EXERCISE REQUIREMENTS — Pick up the architectural description of the Adelaide Wharf housing in Hackney after its last sentence and continue it in the same register.

TEXT UNDER STUDY —
[Start of Attachment]

The Adelaide Wharf site is in a residential part of Hackney, with the Regent’s Canal to the north and Haggerston Park to the south. It was previously used as warehousing in a brutal building, on the site of an old timber wharf. The six storey block wraps around three sides of a landscaped courtyard defining the edges of the city block, and the two street elevations have coloured entrance courts lined in glossy vitreous enamel cladding panels punched through between streetscape and courtyard, linking into the circulation cores in each corner. The plan of the upper residential floors is based on a rotational symmetry about the two cores, from which the corridors radiate out. The three blocks express this rotation externally in the way in which they turn the corners and their gable ends are clad.

The two main entrances to the building are sheltered and gated outdoor spaces, double height slots extruded through the building, which are lined in glossy vitreous enamel cladding panels. They emphasise the break in the block at street level and frame views of the garden from the streetside. Graphics and the strong colour give each entrance a clear identity and address. Enclosed stair lobbies, post-boxes and concierge’s facilities for the housing above are located to the side of these entrance courts. The cores take up the shift in the building grid at each corner, and the break is used to provide a full height slot window from lobby glazing up to a roof light, maximising daylight in the circulation, and providing views into the landscaped courtyard from each lift and stair landing.

The circulation is arranged in double banked corridors, each with daylight at one end to orientate the user. The corridor ending at the canal has a fully glazed slot, and double and triple height voids next to the window, to maximise the amount of daylight falling into the corridor, and to dramatise the view.

The main entrance lobby and stairwell is lined with a 16m tall printed timber pattern by local artist Richard Woods echoing the former use of the site and the external cladding.  Richard Woods was selected after a design competition run by First Base at neighbouring artist studio The Tannery.

The ground floor is a smooth engineering brick base, taking up the changes in level as the road climbs towards the canal bridge. Recesses and projections on the ground floor create a series of events on the street, with coloured doors acting as a contrast to the brick. The entrances to the ground floor 4 bed flats each have stairs projecting onto the street, defining their defensible space.

[End of Attachment]

ENTRIES SUPPLIED —
[Start of Attachment]

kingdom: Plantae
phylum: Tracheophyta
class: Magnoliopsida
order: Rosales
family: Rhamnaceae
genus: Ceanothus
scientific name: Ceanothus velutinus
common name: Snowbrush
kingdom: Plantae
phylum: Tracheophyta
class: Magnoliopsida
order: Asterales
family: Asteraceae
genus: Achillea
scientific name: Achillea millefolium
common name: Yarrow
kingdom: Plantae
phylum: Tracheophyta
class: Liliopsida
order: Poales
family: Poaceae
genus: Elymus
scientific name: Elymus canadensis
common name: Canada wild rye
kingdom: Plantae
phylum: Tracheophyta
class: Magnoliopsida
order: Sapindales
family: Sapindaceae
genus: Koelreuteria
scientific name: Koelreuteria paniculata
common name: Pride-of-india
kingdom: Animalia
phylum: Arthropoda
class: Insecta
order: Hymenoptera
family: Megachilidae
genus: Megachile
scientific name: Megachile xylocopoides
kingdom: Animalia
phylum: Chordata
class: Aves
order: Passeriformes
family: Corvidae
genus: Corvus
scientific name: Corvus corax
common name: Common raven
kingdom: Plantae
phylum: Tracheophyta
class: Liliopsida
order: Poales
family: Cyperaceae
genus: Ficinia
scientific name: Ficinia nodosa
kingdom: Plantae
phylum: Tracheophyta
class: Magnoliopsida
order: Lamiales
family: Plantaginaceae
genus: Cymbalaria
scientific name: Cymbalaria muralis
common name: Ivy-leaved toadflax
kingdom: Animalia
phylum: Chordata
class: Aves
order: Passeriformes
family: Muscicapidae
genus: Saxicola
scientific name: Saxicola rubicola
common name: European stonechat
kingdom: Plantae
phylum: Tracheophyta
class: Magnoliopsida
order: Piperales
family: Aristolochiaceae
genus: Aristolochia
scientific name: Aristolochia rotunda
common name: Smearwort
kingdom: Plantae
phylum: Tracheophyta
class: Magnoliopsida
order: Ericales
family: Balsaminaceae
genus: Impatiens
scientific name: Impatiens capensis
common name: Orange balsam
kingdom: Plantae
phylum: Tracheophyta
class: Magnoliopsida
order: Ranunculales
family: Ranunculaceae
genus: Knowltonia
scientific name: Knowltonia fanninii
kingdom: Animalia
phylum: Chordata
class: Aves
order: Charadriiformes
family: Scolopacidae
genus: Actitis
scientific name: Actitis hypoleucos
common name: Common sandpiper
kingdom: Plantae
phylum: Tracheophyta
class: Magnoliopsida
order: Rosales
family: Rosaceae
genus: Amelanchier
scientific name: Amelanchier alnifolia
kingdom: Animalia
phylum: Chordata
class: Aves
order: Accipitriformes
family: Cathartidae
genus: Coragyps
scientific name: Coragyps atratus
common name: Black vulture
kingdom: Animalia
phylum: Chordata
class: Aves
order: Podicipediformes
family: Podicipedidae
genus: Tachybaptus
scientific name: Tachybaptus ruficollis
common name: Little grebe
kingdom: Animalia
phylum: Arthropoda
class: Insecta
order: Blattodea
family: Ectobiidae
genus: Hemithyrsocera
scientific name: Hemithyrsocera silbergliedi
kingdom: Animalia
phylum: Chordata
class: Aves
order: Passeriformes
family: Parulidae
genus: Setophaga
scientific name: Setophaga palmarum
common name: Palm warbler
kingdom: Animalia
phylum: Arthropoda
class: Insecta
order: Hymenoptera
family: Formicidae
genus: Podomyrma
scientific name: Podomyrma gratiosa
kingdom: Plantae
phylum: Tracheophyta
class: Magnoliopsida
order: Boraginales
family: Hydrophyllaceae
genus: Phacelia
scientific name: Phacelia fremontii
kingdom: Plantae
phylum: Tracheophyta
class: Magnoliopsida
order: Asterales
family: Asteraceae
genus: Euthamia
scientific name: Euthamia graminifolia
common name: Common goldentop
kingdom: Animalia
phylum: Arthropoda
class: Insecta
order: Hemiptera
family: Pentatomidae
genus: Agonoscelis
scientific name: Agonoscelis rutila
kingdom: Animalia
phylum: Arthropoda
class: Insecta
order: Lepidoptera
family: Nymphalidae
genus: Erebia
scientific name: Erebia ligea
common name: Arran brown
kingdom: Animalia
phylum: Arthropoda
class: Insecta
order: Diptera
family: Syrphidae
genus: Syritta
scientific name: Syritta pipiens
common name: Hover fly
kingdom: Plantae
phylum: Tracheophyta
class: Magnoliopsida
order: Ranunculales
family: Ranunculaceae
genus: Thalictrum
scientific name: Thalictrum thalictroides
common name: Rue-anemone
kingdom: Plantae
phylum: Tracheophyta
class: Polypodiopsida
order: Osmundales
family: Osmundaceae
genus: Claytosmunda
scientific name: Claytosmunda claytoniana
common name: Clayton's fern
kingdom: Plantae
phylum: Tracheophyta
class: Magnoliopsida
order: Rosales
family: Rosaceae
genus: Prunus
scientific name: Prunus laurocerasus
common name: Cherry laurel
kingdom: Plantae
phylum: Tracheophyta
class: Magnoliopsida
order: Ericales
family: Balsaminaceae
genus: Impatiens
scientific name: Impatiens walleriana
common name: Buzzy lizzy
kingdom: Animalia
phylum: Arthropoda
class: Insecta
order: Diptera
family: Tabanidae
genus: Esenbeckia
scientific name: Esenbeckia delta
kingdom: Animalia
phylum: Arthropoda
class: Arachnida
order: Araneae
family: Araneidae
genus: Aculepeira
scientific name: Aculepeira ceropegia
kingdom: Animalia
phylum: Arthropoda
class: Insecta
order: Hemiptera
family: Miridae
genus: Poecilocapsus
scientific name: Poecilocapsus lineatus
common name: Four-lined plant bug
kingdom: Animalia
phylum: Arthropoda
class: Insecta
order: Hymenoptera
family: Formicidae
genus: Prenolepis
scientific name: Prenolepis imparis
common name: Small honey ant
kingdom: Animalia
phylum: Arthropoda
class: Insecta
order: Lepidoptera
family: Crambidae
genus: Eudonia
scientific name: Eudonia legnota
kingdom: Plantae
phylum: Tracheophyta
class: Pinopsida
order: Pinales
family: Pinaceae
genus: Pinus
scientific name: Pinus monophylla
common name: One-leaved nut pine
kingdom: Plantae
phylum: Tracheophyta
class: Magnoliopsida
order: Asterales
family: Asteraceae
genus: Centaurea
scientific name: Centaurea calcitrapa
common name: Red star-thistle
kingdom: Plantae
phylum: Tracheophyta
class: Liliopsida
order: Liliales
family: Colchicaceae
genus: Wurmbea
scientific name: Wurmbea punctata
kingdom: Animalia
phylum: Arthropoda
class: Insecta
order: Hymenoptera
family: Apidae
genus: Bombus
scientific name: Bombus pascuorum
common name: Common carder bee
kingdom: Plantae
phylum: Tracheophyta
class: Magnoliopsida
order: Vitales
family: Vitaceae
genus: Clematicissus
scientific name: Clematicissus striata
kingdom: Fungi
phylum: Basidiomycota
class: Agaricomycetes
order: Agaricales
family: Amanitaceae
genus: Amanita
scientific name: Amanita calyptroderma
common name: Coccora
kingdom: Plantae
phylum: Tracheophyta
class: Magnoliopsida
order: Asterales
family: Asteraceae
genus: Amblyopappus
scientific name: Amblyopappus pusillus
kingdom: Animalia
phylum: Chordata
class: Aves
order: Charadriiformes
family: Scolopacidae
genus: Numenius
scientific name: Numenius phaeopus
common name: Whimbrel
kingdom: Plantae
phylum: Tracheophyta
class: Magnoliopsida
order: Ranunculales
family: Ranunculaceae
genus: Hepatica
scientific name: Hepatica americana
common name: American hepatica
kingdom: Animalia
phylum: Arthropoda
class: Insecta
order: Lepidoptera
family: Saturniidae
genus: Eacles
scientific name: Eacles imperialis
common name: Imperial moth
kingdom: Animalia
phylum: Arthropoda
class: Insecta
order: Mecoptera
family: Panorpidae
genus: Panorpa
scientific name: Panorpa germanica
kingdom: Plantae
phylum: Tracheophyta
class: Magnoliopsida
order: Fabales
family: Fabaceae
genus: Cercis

[End of Attachment]

YOUR RESPONSE —
The cladding to the upper storeys is lighter and more textured in character, and consists of vertical boards of rough sawn Siberian Larch, fixed board on board to emphasise the vertical grain, set between bands of smooth zinc. Its fenestration has two repeating window patterns, one of large window openings to the living rooms, and one of vertically proportioned windows onto the bedrooms. This pattern repeats around the building reflecting the arrangement of the flats inside, and the whole treatment is unified by the horizontal zinc band running at each floor level.

Each flat has a balcony supported from beams at roof level, cantilevering like lifting beams on warehouses. Each balcony is clad with a coloured plane with a single fold in it, and offset from the windows, cantilevering in alternate directions at each floor to produce double height gaps between them and reduce overshadowing to the living rooms below. The colours on the planes of the balconies are then graduated across the façade, which are seen to best advantage obliquely down the street.The courtyard at the heart of the scheme is a shared garden for use by the residents, the landscaping providing a focus when viewed from above and from the street. Simple use of geometric lines relating to the façades, circulation and lines of movement through the site create a variety of smaller spaces for the use of different groups of people for resting or playing in the space simultaneously. These are formed by lines of hedges and trees delineating different simple surface finishes.